Der kurzfristig vorgelegte Änderungsantrag über 450 Seiten stelle eine "Missachtung des parlamentarischen Prozesses" dar, monierte Reinhard Houben (FDP). Die Liberalen begrüßten zwar die Glasfaserumlage, aber 20 Milliarden Euro Ausbauförderung bis 2025 und eine unklare Definition von weißen und grauen Flecken stellten die Weichen "hin zur Staatswirtschaft".

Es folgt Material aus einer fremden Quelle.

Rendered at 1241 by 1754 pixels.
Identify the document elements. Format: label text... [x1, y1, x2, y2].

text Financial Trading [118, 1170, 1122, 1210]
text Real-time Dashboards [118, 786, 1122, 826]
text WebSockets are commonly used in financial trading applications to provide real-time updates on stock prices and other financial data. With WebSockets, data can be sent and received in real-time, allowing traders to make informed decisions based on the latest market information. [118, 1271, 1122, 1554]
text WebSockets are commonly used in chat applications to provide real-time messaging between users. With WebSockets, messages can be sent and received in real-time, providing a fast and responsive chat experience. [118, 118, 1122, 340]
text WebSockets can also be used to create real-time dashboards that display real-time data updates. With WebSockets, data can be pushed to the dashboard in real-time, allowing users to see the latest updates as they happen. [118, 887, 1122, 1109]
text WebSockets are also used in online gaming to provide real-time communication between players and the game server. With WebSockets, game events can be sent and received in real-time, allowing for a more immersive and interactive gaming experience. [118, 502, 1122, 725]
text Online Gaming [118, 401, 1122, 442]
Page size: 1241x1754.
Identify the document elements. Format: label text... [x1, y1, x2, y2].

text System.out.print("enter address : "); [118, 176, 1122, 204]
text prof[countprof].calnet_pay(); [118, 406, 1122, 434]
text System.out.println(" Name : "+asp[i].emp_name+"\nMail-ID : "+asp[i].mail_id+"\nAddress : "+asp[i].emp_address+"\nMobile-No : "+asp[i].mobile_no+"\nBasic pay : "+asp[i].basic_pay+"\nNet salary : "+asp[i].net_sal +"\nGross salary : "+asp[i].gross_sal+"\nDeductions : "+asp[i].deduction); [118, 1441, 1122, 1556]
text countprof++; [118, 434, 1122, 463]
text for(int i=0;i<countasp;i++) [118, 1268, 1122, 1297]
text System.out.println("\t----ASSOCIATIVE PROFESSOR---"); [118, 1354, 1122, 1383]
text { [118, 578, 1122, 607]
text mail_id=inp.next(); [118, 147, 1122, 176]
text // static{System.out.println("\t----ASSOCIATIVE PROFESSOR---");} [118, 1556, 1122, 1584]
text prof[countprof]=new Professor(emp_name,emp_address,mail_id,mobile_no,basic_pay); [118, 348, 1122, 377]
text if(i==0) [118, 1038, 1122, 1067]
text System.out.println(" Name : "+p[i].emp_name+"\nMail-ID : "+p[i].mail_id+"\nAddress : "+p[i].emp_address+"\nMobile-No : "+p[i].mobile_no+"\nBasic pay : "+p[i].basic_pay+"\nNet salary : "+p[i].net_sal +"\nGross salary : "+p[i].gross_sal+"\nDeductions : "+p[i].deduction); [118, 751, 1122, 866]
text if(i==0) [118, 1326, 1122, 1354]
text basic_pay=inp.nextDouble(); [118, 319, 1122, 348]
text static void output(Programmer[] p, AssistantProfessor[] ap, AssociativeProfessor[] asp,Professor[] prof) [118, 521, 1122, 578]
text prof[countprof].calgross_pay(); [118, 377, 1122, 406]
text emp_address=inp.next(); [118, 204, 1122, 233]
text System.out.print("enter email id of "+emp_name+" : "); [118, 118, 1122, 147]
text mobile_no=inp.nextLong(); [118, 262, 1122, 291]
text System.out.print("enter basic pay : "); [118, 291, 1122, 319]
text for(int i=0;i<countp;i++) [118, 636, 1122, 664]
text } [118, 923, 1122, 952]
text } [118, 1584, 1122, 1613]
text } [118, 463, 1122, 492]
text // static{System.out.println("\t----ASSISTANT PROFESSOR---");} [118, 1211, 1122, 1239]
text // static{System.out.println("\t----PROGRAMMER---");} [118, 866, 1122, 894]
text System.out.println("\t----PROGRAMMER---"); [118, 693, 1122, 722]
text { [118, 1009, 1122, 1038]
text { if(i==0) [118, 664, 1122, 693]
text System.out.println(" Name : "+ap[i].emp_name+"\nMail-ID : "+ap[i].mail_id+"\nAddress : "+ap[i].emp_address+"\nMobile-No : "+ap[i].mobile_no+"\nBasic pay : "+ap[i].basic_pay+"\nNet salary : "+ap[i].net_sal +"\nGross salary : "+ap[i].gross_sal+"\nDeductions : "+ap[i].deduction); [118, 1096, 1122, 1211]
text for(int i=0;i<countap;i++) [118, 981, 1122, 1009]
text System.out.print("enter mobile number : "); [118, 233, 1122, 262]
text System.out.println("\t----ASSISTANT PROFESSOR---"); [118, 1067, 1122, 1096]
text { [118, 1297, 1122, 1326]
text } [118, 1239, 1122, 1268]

"Die Realität beim Breitbandausbau bleibt eine Schnecke", meinte Anke Domscheit-Berg. Dies habe für viele in der Pandemie schlimme Folgen, die etwa an instabilen Videokonferenzen verzweifelten. Leider bringe der Entwurf nur einen "Rechtsanspruch auf ein lahmes Internet". Nur die Homeoffice-Fähigkeit solle nicht mehr als Luxus gelten. Die Linke habe 100 MBit/s im Download als Minimum Gigabitanschluss bis 2030 gefordert. Dazu kämen etwa eine "immer noch verfassungswidrige Vorratsdatenspeicherung" und zu enge Vorgaben für lokales Roaming.

Mit dem Glasfaserkurs fühlte sich Jörn König (AfD) an DDR-Staatschef Erich Honecker erinnert, der mit einer einzigen Chip-Technologie den Durchbruch habe schaffen wollen. Er plädierte für "Technologiefreiheit". Der Breitbandausbau bleibe ohne "definierte Ausfallsicherheit" ein Armutszeugnis, während sich alle hier weiter überlegen müssten, "ob wir uns einem chinesischen Staatskonzern Huawei ausliefern wollen".

"Wir verglasfasern das Land", erklärte Falko Mohrs (SPD). Dies reiche bis in die Wohnungen hinein und sei verbunden mit (Open Access). Auch beim Verbraucherschutz setze die Koalition Maßstäbe: Die "ärgerliche Endlosschleife von Vertragsverlängerungen" gehöre der Vergangenheit an. Zudem habe die SPD die "feuchten Träume mancher Sicherheitsbehörden zurückgewiesen". Wer nach 20 Jahren Funklöchern auf dem Lande noch vom Markt rede, "der träumt", betonte Ulrich Lange (CSU): Der Universaldienst gewährleiste einen Grundversorgungsanspruch und sorge dafür, dass die Schere zwischen Stadt und Land nicht weiter aufgehe. Der Rahmen sei insgesamt durchaus ambitioniert.